À l’inverse, cette disposition est saluée par la Fédération hospitalière de France (FHF). « Cela fait bien longtemps que des hôpitaux n'ont pas fermé totalement, ce sont plutôt les fermetures de services qui sont concernées, précise son président Frédéric Valletoux, également maire de Fontainebleau. S'il y a des réorganisations à faire à ce niveau-là, il est en effet louable de mieux associer les élus locaux, pour ne pas que cela leur tombe sur la tête. Cela ne veut pas dire qu'il n'y aura pas de fermeture, plein de maires ont accompagné des mutations hospitalières ces dernières années. »
Macron oublie la médecine de ville
Seul regret du patron des hôpitaux, le peu de mentions faites à la médecine de ville. « Le président aurait pu réaffirmer, comme il l'avait fait lors de la présentation du plan Ma santé 2022, que la médecine libérale doit prendre sa part dans l'accès aux soins, d'autant qu'il y a des négociations conventionnelles en ce moment », estime Frédéric Valletoux avec un brin de malice.
Le président de la CSMF, le Dr Jean-Paul Ortiz, aurait lui aimé une marque de soutien pour les libéraux. « Rien n'a été dit ou presque sur la médecine de ville, le président aurait pu redire son soutien vis-à-vis de la médecine libérale et de proximité. À ce niveau, nous attendions des précisions sur les hôpitaux de proximité, et s'ils seront un lieu où se retrouvent médecines de ville et hospitalière. Mais il est difficile de rentrer dans les détails techniques au sein d'un discours général… »

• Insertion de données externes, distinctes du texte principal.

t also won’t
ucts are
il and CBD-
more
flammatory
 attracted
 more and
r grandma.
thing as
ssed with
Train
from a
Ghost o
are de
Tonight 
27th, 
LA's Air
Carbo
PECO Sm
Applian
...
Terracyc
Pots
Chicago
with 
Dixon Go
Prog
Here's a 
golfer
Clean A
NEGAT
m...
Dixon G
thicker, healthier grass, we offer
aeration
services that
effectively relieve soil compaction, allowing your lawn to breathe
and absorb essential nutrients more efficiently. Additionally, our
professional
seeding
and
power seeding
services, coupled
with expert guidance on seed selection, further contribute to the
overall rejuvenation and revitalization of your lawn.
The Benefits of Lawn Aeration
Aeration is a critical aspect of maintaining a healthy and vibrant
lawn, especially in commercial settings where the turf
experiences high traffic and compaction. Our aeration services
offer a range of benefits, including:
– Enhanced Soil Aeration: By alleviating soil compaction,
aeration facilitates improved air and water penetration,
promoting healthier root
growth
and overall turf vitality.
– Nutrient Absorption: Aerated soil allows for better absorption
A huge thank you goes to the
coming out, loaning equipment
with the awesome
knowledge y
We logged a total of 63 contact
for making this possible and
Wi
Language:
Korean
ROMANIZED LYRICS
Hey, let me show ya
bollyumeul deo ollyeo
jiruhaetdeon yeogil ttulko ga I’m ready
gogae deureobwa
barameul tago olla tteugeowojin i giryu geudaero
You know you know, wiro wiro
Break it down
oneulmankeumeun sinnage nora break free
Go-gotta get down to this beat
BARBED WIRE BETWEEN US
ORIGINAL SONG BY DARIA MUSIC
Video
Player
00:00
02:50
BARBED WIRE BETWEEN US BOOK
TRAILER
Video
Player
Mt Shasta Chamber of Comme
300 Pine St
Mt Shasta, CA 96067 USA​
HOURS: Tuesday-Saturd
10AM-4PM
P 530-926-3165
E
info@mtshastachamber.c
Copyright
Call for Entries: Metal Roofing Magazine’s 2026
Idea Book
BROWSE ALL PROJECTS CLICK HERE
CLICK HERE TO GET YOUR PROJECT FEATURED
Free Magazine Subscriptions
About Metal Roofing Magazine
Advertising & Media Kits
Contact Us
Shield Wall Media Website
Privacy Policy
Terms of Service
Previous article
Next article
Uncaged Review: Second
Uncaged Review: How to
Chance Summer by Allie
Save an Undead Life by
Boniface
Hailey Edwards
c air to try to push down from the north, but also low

Enfin, les élus locaux déplorent le manque d'attention portée à la médecine de ville. Fervente avocate des mesures coercitives à l'installation, l'Association des petites villes de France (APVF) déplore « l'absence de toute annonce sur la question des inégalités d'accès à l'offre de soins » à l'heure où « la désertification médicale se pose de plus en plus avec gravité dans de très nombreux départements ».